Two recent studies used structural pathways for mapping mutations on protein-protein interfaces, one on smaller scale pathways [27] and the other on large scale [28]. Mosca et al. [27] mapped mutations onto proteins as an application of their useful computational modeling technique with the data limited to the Kyoto Encyclopedia of Genes and Genomes (KEGG) complement cascade pathway and the interactions of complement component 3 (C3) and complement factor H (CFH) which it includes.
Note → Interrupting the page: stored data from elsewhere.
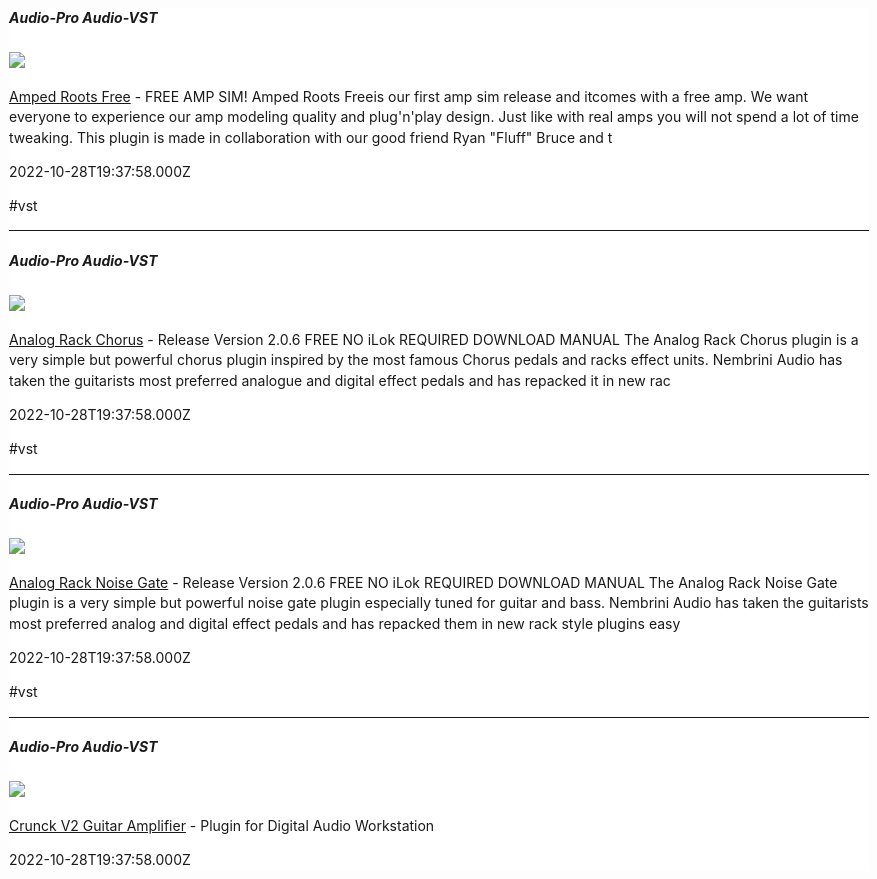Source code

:
##### Audio-Pro Audio-VST

![](https://ml-sound-lab.com/cdn/shop/products/product_pic_free_guitar_plugin_ml_sound_lab_amped_roots_1200x1200.png?v=1655283332)

[Amped Roots Free](https://ml-sound-lab.com/products/amped-roots?_pos=1&_sid=e2f98b44d&_ss=r) - FREE AMP SIM! Amped Roots Freeis our first amp sim release and itcomes with a free amp. We want everyone to experience our amp modeling quality and plug'n'play design. Just like with real amps you will not spend a lot of time tweaking. This plugin is made in collaboration with our good friend Ryan "Fluff" Bruce and t

2022-10-28T19:37:58.000Z

#vst

---

##### Audio-Pro Audio-VST

![](https://www.nembriniaudio.com/cdn/shop/products/chorus_dd649eea-45c3-4169-9d54-1c0061e9eeae.jpg?v=1594884898)

[Analog Rack Chorus](https://www.nembriniaudio.com/products/analog-rack-chorus) - Release Version 2.0.6 FREE NO iLok REQUIRED DOWNLOAD MANUAL The Analog Rack Chorus plugin is a very simple but powerful chorus plugin inspired by the most famous Chorus pedals and racks effect units. Nembrini Audio has taken the guitarists most preferred analogue and digital effect pedals and has repacked it in new rac

2022-10-28T19:37:58.000Z

#vst

---

##### Audio-Pro Audio-VST

![](https://www.nembriniaudio.com/cdn/shop/products/noisegate_c93a26ff-84a2-479c-9eb2-d7b265036c4e.jpg?v=1594885245)

[Analog Rack Noise Gate](https://www.nembriniaudio.com/products/analog-rack-noise-gate) - Release Version 2.0.6 FREE NO iLok REQUIRED DOWNLOAD MANUAL The Analog Rack Noise Gate plugin is a very simple but powerful noise gate plugin especially tuned for guitar and bass. Nembrini Audio has taken the guitarists most preferred analog and digital effect pedals and has repacked them in new rack style plugins easy

2022-10-28T19:37:58.000Z

#vst

---

##### Audio-Pro Audio-VST

![](https://www.nembriniaudio.com/cdn/shop/files/NACrunckV2.jpg?v=1695040639)

[Crunck V2 Guitar Amplifier](https://www.nembriniaudio.com/products/crunck-v2-guitar-amplifier) - Plugin for Digital Audio Workstation

2022-10-28T19:37:58.000Z
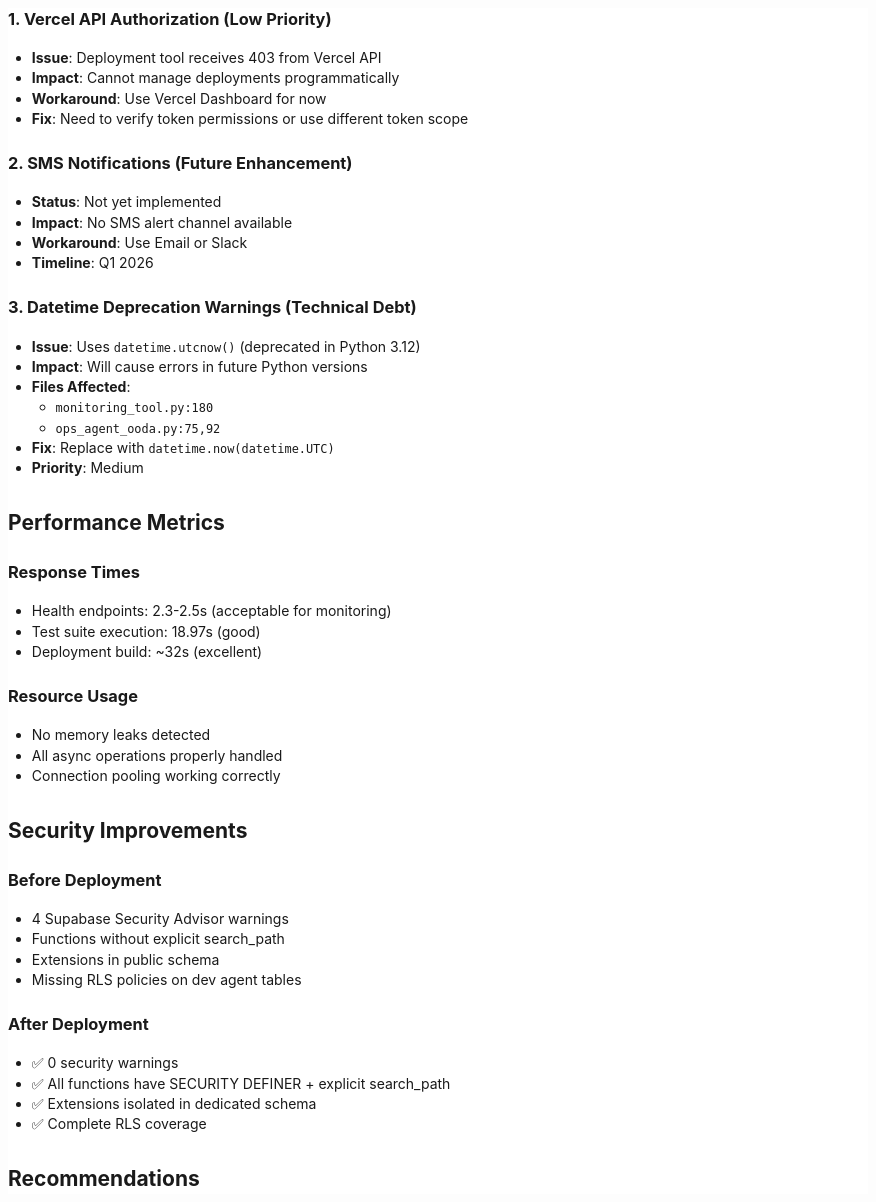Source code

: ### 1. Vercel API Authorization (Low Priority)
- **Issue**: Deployment tool receives 403 from Vercel API
- **Impact**: Cannot manage deployments programmatically
- **Workaround**: Use Vercel Dashboard for now
- **Fix**: Need to verify token permissions or use different token scope

### 2. SMS Notifications (Future Enhancement)
- **Status**: Not yet implemented
- **Impact**: No SMS alert channel available
- **Workaround**: Use Email or Slack
- **Timeline**: Q1 2026

### 3. Datetime Deprecation Warnings (Technical Debt)
- **Issue**: Uses `datetime.utcnow()` (deprecated in Python 3.12)
- **Impact**: Will cause errors in future Python versions
- **Files Affected**:
  - `monitoring_tool.py:180`
  - `ops_agent_ooda.py:75,92`
- **Fix**: Replace with `datetime.now(datetime.UTC)`
- **Priority**: Medium

## Performance Metrics

### Response Times
- Health endpoints: 2.3-2.5s (acceptable for monitoring)
- Test suite execution: 18.97s (good)
- Deployment build: ~32s (excellent)

### Resource Usage
- No memory leaks detected
- All async operations properly handled
- Connection pooling working correctly

## Security Improvements

### Before Deployment
- 4 Supabase Security Advisor warnings
- Functions without explicit search_path
- Extensions in public schema
- Missing RLS policies on dev agent tables

### After Deployment
- ✅ 0 security warnings
- ✅ All functions have SECURITY DEFINER + explicit search_path
- ✅ Extensions isolated in dedicated schema
- ✅ Complete RLS coverage

## Recommendations

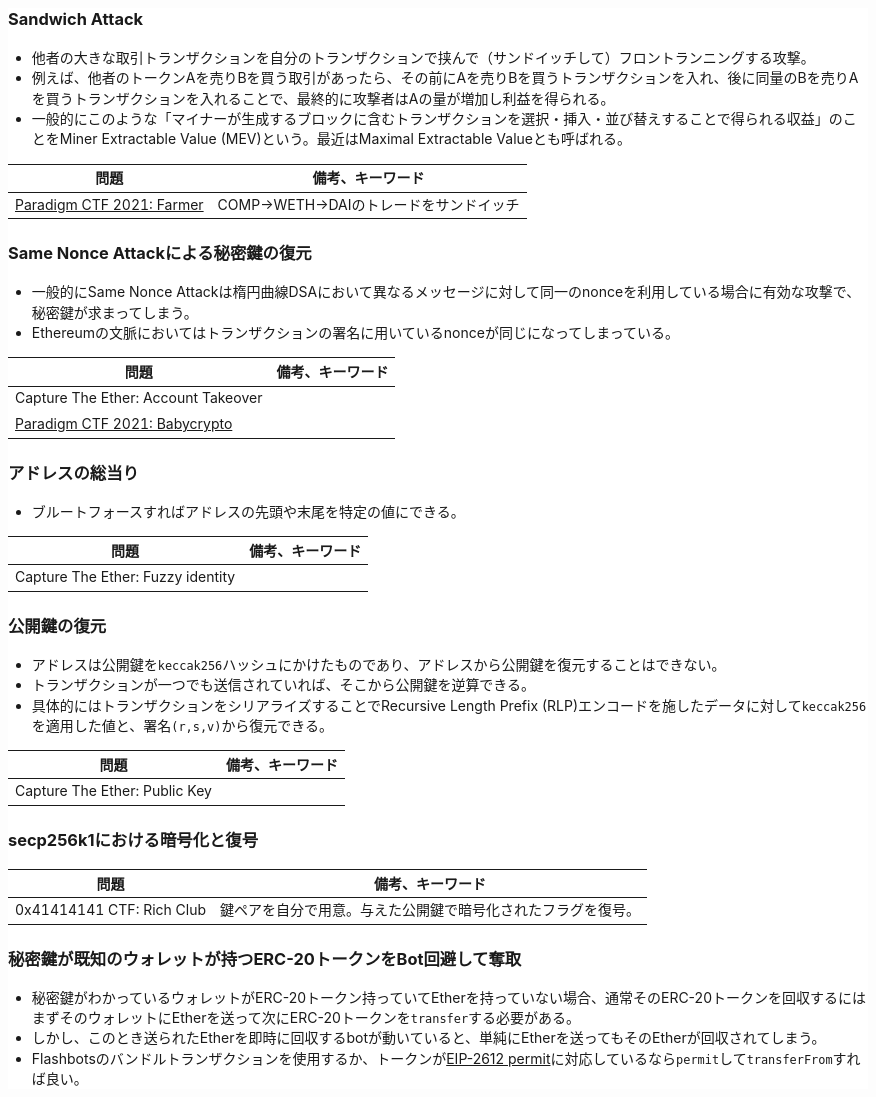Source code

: ### Sandwich Attack
- 他者の大きな取引トランザクションを自分のトランザクションで挟んで（サンドイッチして）フロントランニングする攻撃。
- 例えば、他者のトークンAを売りBを買う取引があったら、その前にAを売りBを買うトランザクションを入れ、後に同量のBを売りAを買うトランザクションを入れることで、最終的に攻撃者はAの量が増加し利益を得られる。
- 一般的にこのような「マイナーが生成するブロックに含むトランザクションを選択・挿入・並び替えすることで得られる収益」のことをMiner Extractable Value (MEV)という。最近はMaximal Extractable Valueとも呼ばれる。

| 問題                                              | 備考、キーワード                      |
| ------------------------------------------------- | ------------------------------------- |
| [Paradigm CTF 2021: Farmer](src/ParadigmCTF2021/) | COMP→WETH→DAIのトレードをサンドイッチ |


### Same Nonce Attackによる秘密鍵の復元
- 一般的にSame Nonce Attackは楕円曲線DSAにおいて異なるメッセージに対して同一のnonceを利用している場合に有効な攻撃で、秘密鍵が求まってしまう。
- Ethereumの文脈においてはトランザクションの署名に用いているnonceが同じになってしまっている。

| 問題                                                 | 備考、キーワード |
| ---------------------------------------------------- | ---------------- |
| Capture The Ether: Account Takeover                  |                  |
| [Paradigm CTF 2021: Babycrypto](src/ParadigmCTF2021) |                  |


### アドレスの総当り
- ブルートフォースすればアドレスの先頭や末尾を特定の値にできる。

| 問題                              | 備考、キーワード |
| --------------------------------- | ---------------- |
| Capture The Ether: Fuzzy identity |                  |

### 公開鍵の復元
- アドレスは公開鍵を`keccak256`ハッシュにかけたものであり、アドレスから公開鍵を復元することはできない。
- トランザクションが一つでも送信されていれば、そこから公開鍵を逆算できる。
- 具体的にはトランザクションをシリアライズすることでRecursive Length Prefix (RLP)エンコードを施したデータに対して`keccak256`を適用した値と、署名`(r,s,v)`から復元できる。

| 問題                          | 備考、キーワード |
| ----------------------------- | ---------------- |
| Capture The Ether: Public Key |                  |

### secp256k1における暗号化と復号

| 問題                      | 備考、キーワード                                             |
| ------------------------- | ------------------------------------------------------------ |
| 0x41414141 CTF: Rich Club | 鍵ペアを自分で用意。与えた公開鍵で暗号化されたフラグを復号。 |

### 秘密鍵が既知のウォレットが持つERC-20トークンをBot回避して奪取
- 秘密鍵がわかっているウォレットがERC-20トークン持っていてEtherを持っていない場合、通常そのERC-20トークンを回収するにはまずそのウォレットにEtherを送って次にERC-20トークンを`transfer`する必要がある。
- しかし、このとき送られたEtherを即時に回収するbotが動いていると、単純にEtherを送ってもそのEtherが回収されてしまう。
- Flashbotsのバンドルトランザクションを使用するか、トークンが[EIP-2612 permit](https://eips.ethereum.org/EIPS/eip-2612)に対応しているなら`permit`して`transferFrom`すれば良い。
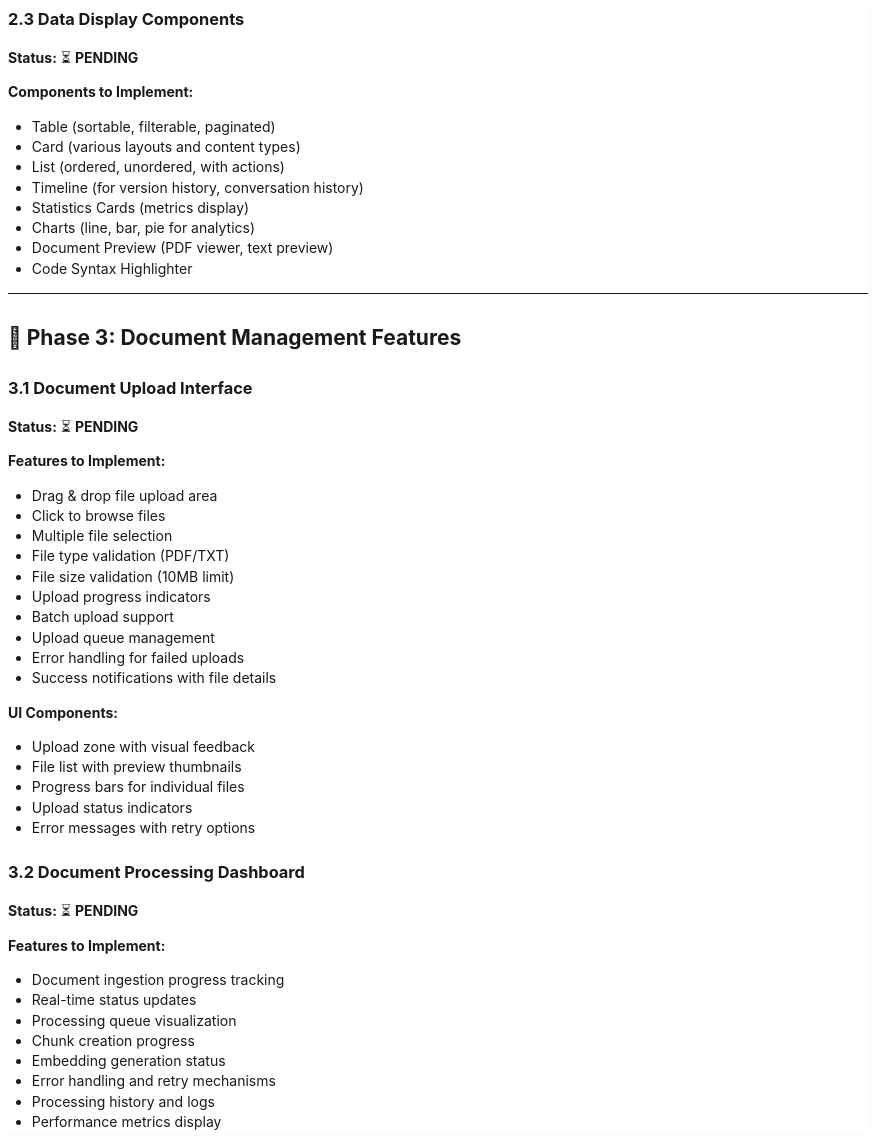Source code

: ### 2.3 Data Display Components

**Status:** ⏳ **PENDING**

**Components to Implement:**
- Table (sortable, filterable, paginated)
- Card (various layouts and content types)
- List (ordered, unordered, with actions)
- Timeline (for version history, conversation history)
- Statistics Cards (metrics display)
- Charts (line, bar, pie for analytics)
- Document Preview (PDF viewer, text preview)
- Code Syntax Highlighter

---

## 📄 Phase 3: Document Management Features

### 3.1 Document Upload Interface

**Status:** ⏳ **PENDING**

**Features to Implement:**
- Drag & drop file upload area
- Click to browse files
- Multiple file selection
- File type validation (PDF/TXT)
- File size validation (10MB limit)
- Upload progress indicators
- Batch upload support
- Upload queue management
- Error handling for failed uploads
- Success notifications with file details

**UI Components:**
- Upload zone with visual feedback
- File list with preview thumbnails
- Progress bars for individual files
- Upload status indicators
- Error messages with retry options

### 3.2 Document Processing Dashboard

**Status:** ⏳ **PENDING**

**Features to Implement:**
- Document ingestion progress tracking
- Real-time status updates
- Processing queue visualization
- Chunk creation progress
- Embedding generation status
- Error handling and retry mechanisms
- Processing history and logs
- Performance metrics display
In a pioneering work, Wang et al. [28] explored genotype-phenotype relationships on a large scale. They systematically examined thousands of mutations and mapped them onto interaction interfaces and experimentally validating their predictions for the MLH1-PMS2, WASP-CDC42 and TP63–TP73 interactions. These and other studies emphasized the need for computational methods for large-scale interactome studies [31], [32]. We propose a method similar to ones used in the works of Mosca et al. [27] and Wang et al. [28], while introducing the advantage of in silico mutagenesis to observe the effects of mutations on protein-protein interactions on a large scale.